> _Directions_: Output the data in full. Keep every word exact and exclude the pictures.

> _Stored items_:

- - - -

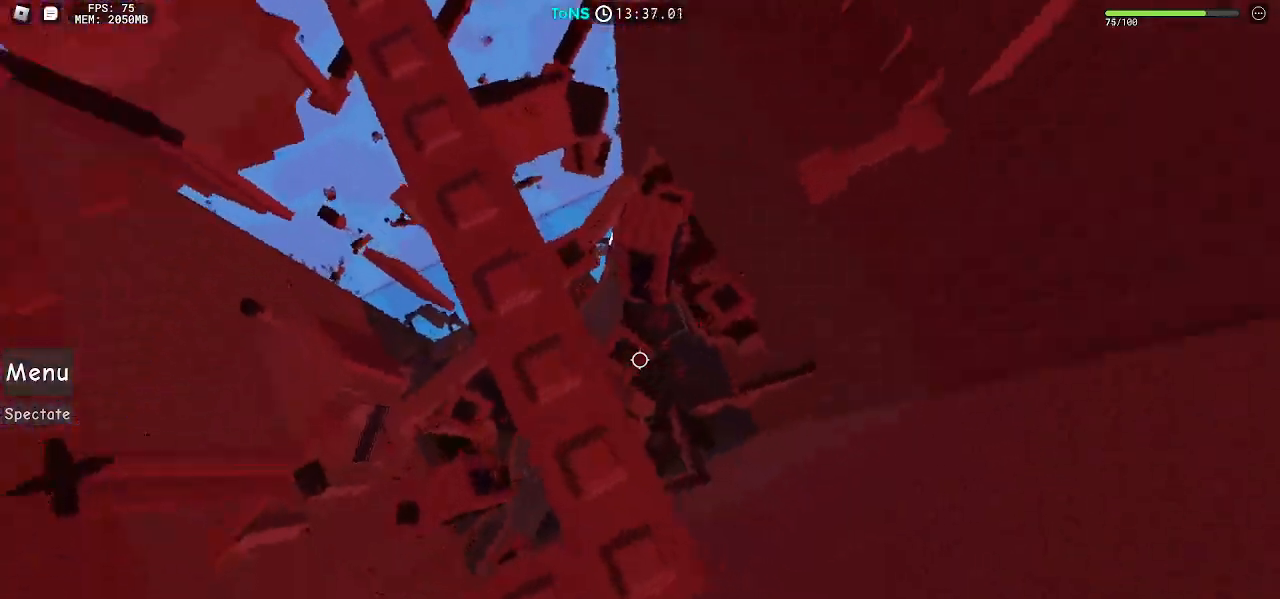
{"keys": ["w"], "mouse": ["right"], "events": [[483, "w", "down"]]}
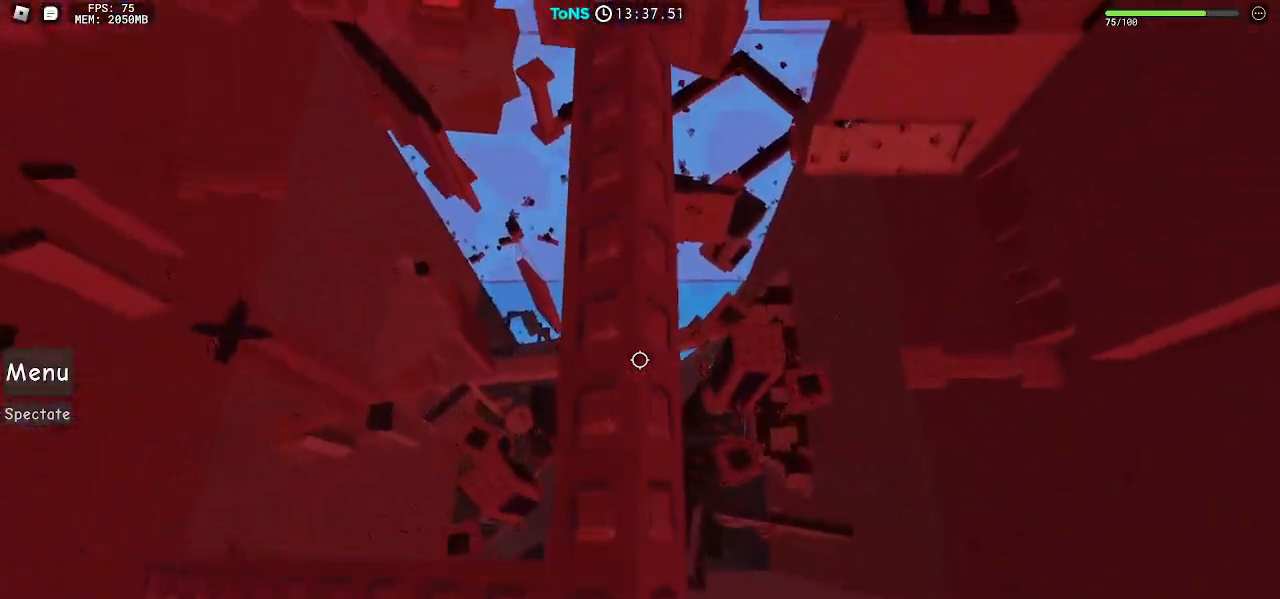
{"keys": [], "mouse": ["right"], "events": [[83, "w", "up"]]}
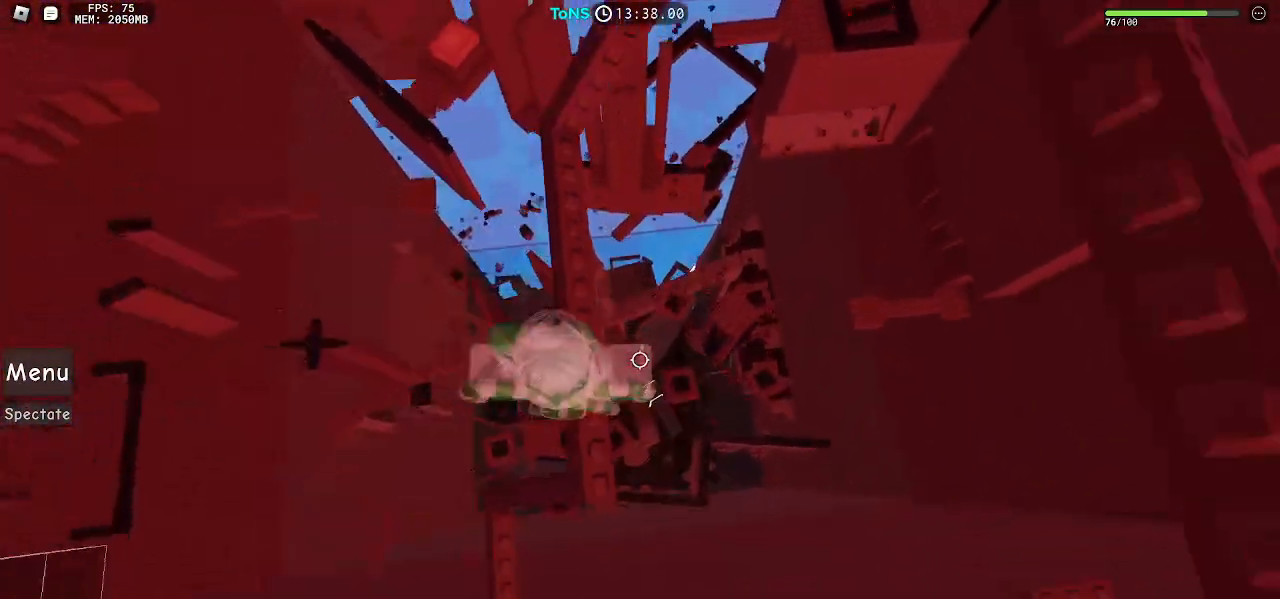
{"keys": ["w"], "mouse": ["right"], "events": [[100, "w", "down"], [200, "w", "up"], [467, "w", "down"]]}
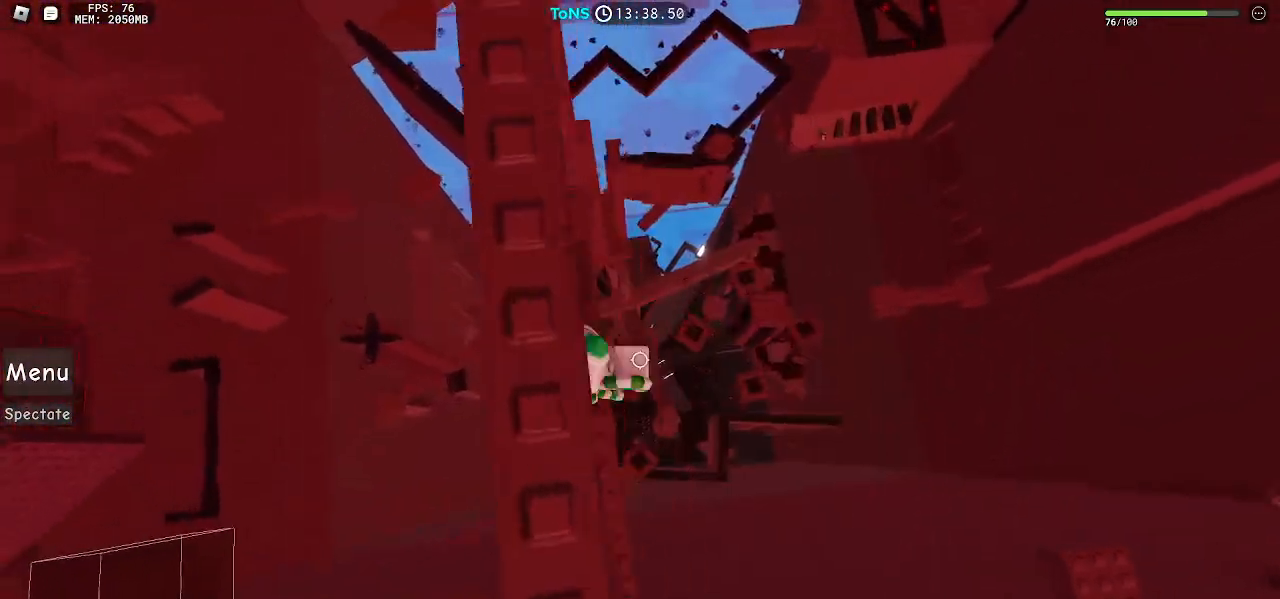
{"keys": [], "mouse": ["right"], "events": [[33, "w", "up"], [317, "w", "down"], [417, "w", "up"]]}
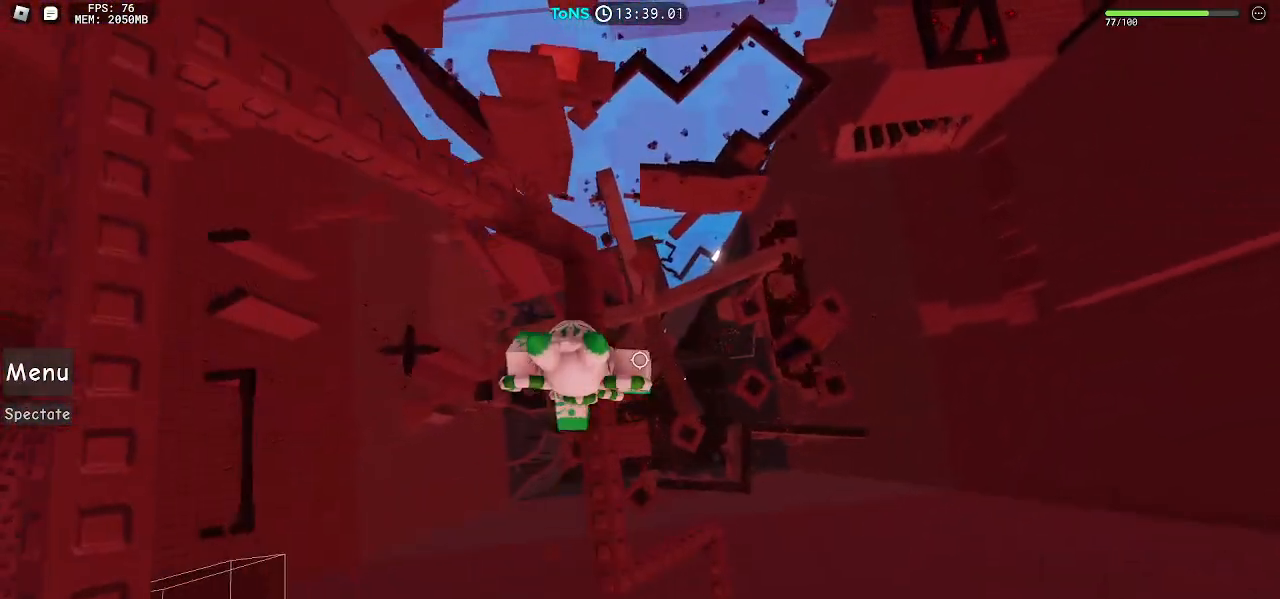
{"keys": [], "mouse": ["right"], "events": [[267, "w", "down"], [367, "w", "up"]]}
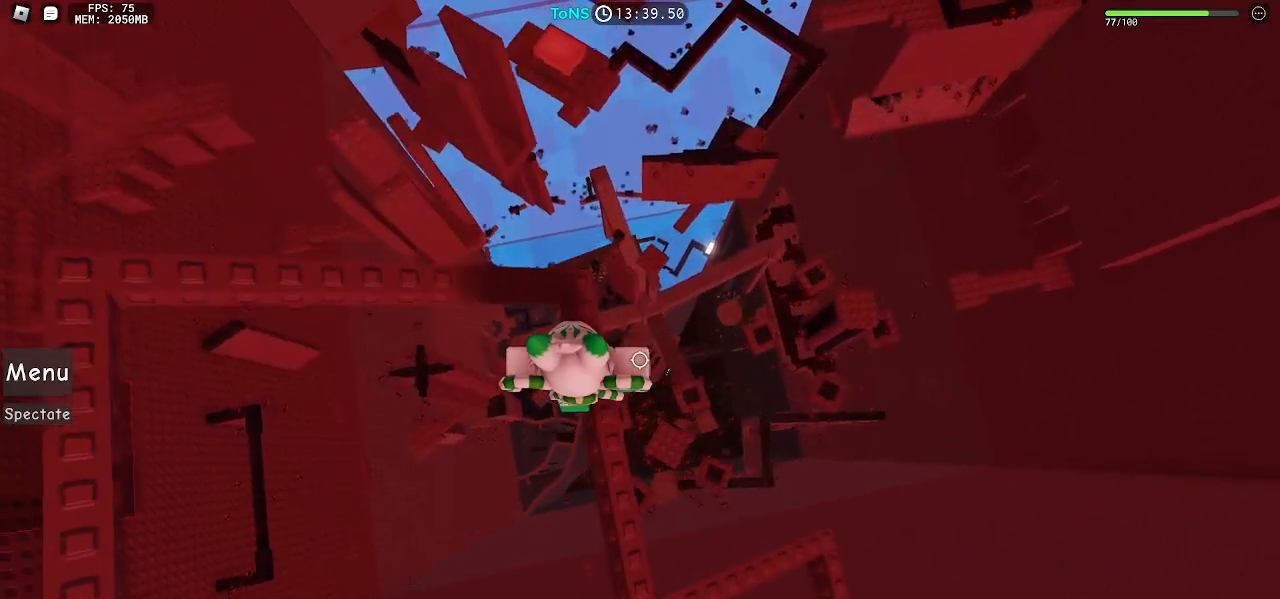
{"keys": [], "mouse": ["right"], "events": [[167, "w", "down"], [250, "w", "up"]]}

- - - -

> _Task result_:
{"keys": ["w"], "mouse": ["right"], "events": [[483, "w", "down"]]}
{"keys": [], "mouse": ["right"], "events": [[83, "w", "up"]]}
{"keys": ["w"], "mouse": ["right"], "events": [[100, "w", "down"], [200, "w", "up"], [467, "w", "down"]]}
{"keys": [], "mouse": ["right"], "events": [[33, "w", "up"], [317, "w", "down"], [417, "w", "up"]]}
{"keys": [], "mouse": ["right"], "events": [[267, "w", "down"], [367, "w", "up"]]}
{"keys": [], "mouse": ["right"], "events": [[167, "w", "down"], [250, "w", "up"]]}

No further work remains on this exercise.